BY SANDRA DAVIE SENIOR EDUCATION CORRESPONDENT, Straits Times
REMEMBER the days when one B and two Cs would get a student into the arts and social sciences faculty of the National University of Singapore?
Not any more.
This year, A-level holders needed at least an A and two Bs, despite the faculty taking in the largest number of students at the university – 1,700 in all.
Two years ago, the minimum grade needed was three Bs.
Faculty officials said they are also taking in more top A-level students, who score at least 3As. This year, they made up 15 per cent of applications, up from 7 per cent in the 2000s.
Faculty dean Brenda Yeoh said the faculty is no longer seen as an easier option.
“The students we have choose to come here because they believe in the merits of studying the humanities and social sciences. Not because they cannot get in anywhere else.”
She attributes the higher demand to the wide range of courses on offer and students seeing the value in a broad education.
“Based on admission interviews, students like the wide range of offerings we have. With 17 departments, 20 major subjects, a host of minor programmes and a centre for language studies offering both Asian and European languages, we offer the most comprehensive education in the humanities and social sciences in this part of the world.”

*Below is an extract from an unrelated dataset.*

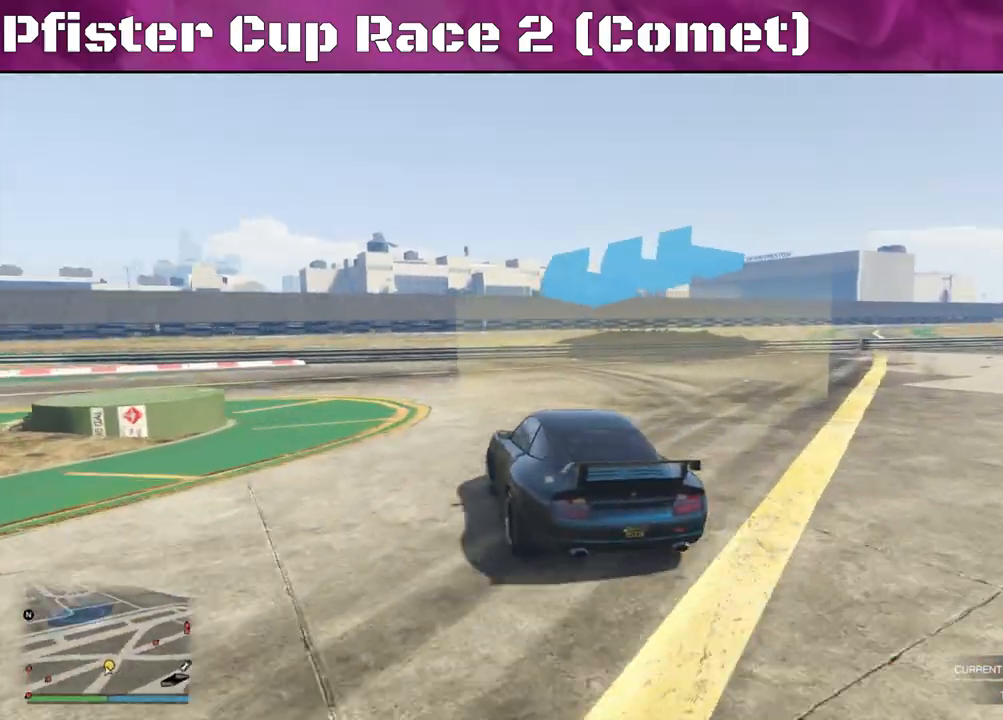
{"buttons": ["R2"], "left_stick": "left", "right_stick": "left", "events": [[200, "R2", "down"]]}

To cater to students’ interests, the school has added more courses in recent years, including film studies, petroleum exploration, health and social sciences and global studies.
The latter is a multi-disciplinary course which covers areas including political science, economics and sociology.
The faculty’s five most popular majors are economics, communications and new media, psychology, sociology and political science.
Professor Yeoh added: “When Yale-NUS was set up, there was initially some worry that the demand for arts and social sciences would go down. That didn’t happen. In fact, demand went up.
“Young people are mindful of the fact that there are no more jobs for life and they have to be prepared to switch careers.
“They want a university education that will give them more career options and a broad training that will enable them to go into different fields, everything from teaching, to working in banks and the media, and in civil service.”
First-year student Maisarah Abdul Jalil, 19, scored all As for her six A-level subjects at Jurong Junior College.
She said: “Like many young people, I am still figuring out where my interests and talents lie. The arts and social sciences faculty gives you the licence to explore.”
National serviceman Sebastian Tan, 19, who chose arts and social sciences over a place in business at another local university, said the winning point for him was the broad-based education in the faculty.
“I hope to sample a whole range of subjects and then major in a hard science like politics or economics with English Literature,” he said.
“The combination of subjects will nurture the most important skills of clear thinking and clear writing – required not only for a good job, but a good life as well,” he added.